Baromètre immobilier : le retour des vendeurs permet de fluidifier le marché
L’année 2026 démarre sur une note optimiste pour le marché immobilier ! Pour cette nouvelle édition de notre baromètre immobilier, les équipes data-scientists de Meilleurs Agents sont en effet formels : les vendeurs sont bel et bien de retour sur le marché depuis plusieurs mois. Un signal positif, à l’approche d’un printemps qui pourrait être plus dynamique que l’an passé. Explications.
Un cycle de marché en quatre temps
Pour ce deuxième baromètre de l’année, nos experts data ont décidé de se pencher sur l’évolution de l’offre depuis 2021. Une prise de recul nécessaire pour analyser le marché actuel, et force est de constater que l’immobilier n’a pas été un long fleuve tranquille au cours de ces dernières années.
En 2021, les taux d’intérêt historiquement bas ont ainsi alimenté une demande massive face à une offre insuffisante. Résultats : les biens se vendaient en quelques jours, provoquant une hausse rapide des prix.
Le retournement amorcé en 2022 avec la remontée brutale des taux a ensuite profondément déséquilibré la mécanique. Le pouvoir d’achat immobilier des ménages s’est contracté, la demande a reculé et les ventes ont chuté. En 2023, le nombre de transactions était tombé à 932 000, loin des 1,2 million enregistrées deux ans plus tôt.
L’année 2024 a, quant à elle, été marquée par une phase d’atterrissage : les prix se sont stabilisés, la demande a timidement repris, mais sans que le marché ne retrouve un véritable élan.

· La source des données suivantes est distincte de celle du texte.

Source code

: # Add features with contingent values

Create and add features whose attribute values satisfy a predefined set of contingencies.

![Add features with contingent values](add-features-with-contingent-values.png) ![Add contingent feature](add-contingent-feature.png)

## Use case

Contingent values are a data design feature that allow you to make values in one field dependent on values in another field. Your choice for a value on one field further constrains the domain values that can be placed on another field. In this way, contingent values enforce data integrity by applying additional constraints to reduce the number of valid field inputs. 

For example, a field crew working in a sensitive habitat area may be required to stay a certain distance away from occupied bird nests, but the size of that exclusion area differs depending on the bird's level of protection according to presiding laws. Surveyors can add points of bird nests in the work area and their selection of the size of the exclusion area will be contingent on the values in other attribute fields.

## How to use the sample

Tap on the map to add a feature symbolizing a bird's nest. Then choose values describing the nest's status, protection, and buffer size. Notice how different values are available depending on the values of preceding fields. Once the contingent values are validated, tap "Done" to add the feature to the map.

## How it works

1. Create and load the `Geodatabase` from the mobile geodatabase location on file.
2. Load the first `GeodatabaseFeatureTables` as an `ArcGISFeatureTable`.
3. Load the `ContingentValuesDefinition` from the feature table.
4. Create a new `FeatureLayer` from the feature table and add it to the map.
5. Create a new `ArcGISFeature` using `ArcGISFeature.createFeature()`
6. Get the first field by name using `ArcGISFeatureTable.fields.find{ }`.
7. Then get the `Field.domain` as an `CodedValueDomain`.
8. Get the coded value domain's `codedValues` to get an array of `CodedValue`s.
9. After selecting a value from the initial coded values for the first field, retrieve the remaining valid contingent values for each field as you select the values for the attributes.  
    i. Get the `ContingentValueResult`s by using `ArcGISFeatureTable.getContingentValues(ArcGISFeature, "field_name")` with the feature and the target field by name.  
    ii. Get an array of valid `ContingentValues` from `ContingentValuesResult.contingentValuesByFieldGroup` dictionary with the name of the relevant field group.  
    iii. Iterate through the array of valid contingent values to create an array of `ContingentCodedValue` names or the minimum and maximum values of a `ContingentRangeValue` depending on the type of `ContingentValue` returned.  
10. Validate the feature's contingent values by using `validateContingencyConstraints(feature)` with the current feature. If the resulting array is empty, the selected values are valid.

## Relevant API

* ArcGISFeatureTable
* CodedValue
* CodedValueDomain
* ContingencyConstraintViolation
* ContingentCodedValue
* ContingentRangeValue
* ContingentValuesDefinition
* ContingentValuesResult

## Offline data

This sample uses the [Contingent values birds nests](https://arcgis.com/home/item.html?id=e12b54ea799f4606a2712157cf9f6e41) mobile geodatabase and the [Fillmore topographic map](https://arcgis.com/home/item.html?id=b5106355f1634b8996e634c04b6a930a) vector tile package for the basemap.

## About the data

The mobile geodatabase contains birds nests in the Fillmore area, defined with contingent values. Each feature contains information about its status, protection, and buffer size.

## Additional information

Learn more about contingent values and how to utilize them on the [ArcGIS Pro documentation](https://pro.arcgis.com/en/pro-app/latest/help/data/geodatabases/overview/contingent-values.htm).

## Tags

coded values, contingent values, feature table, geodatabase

Il aura donc fallu attendre 2025 pour retrouver une nouvelle dynamique grâce à un renouvellement de l’offre. Et pour cause, la stabilisation des taux autour de 3,5 % a offert une meilleure visibilité aux ménages et ainsi renforcé la demande à un niveau supérieur à celui observé en 2021.
Des prix immobiliers désormais sous contrôle
Début 2026, les prix apparaissent contenus. A l’échelle nationale, ils progressent de 1,3 % sur un an, tout en enregistrant un léger recul de 0,1 % sur un mois, un ajustement saisonnier classique.
Derrière cette moyenne se cachent tout de même des réalités locales contrastées. Bordeaux affiche l’une des hausses les plus marquées (+3,9 % sur un an), tout comme Lille (+2,7 %) ou Rennes (+2,0 %). Paris, souvent scrutée comme baromètre national, progresse de 2,3 % pour atteindre 9 771 €/m².
A l’inverse, certaines métropoles voient leurs prix baissés, telles que Montpellier et Nantes qui reculent de 2,1 %, Strasbourg de 1,4 % et Lyon de 0,7 %.
Le retour des vendeurs sur un marché stabilisé
Cette stabilisation des prix limite la crainte de vendre à perte et facilite les projets de revente suivis d’un nouvel achat. Conséquences, le stock de biens à vendre a augmenté de 8 % et le flux de nouvelles annonces a progressé de 22 % sur un an. Autrement dit, les vendeurs et les secundo-accédants sont, depuis quelques mois, bel et bien, de retour sur le marché immobilier.
Dans la quasi-totalité des grandes villes, le flux de nouvelles annonces progresse plus rapidement que le stock, signe que les biens mis en vente trouvent plus facilement preneur et que le marché immobilier se fluidifie. Paris, Rennes, Bordeaux ou encore Toulouse illustrent ainsi cette tendance. A noter qu’à Montpellier, le flux de nouvelles annonces y a repris plus tôt, dès 2023,
Vers un printemps immobilier plus actif ?
Demande présente, offre plus abondante et surtout renouvelée, toutes les conditions semblent, à ce jour, réunies pour retrouver un printemps immobilier dynamique. Pour autant, la prudence reste de mise selon nos experts data. Une remontée des taux et de nouvelles incertitudes économiques ou politiques pourraient en effet rapidement freiner ce nouvel élan.
« L’évolution récente de l’offre traduit un marché qui retrouve progressivement des mécanismes plus fluides. Le renouvellement des biens mis en vente, combiné à une demande plus présente, crée un environnement plus favorable aux projets immobiliers. Les prochains mois permettront d’observer comment ces tendances se consolident », conclut Alexandra Verlhiac, économiste chez Meilleurs Agents.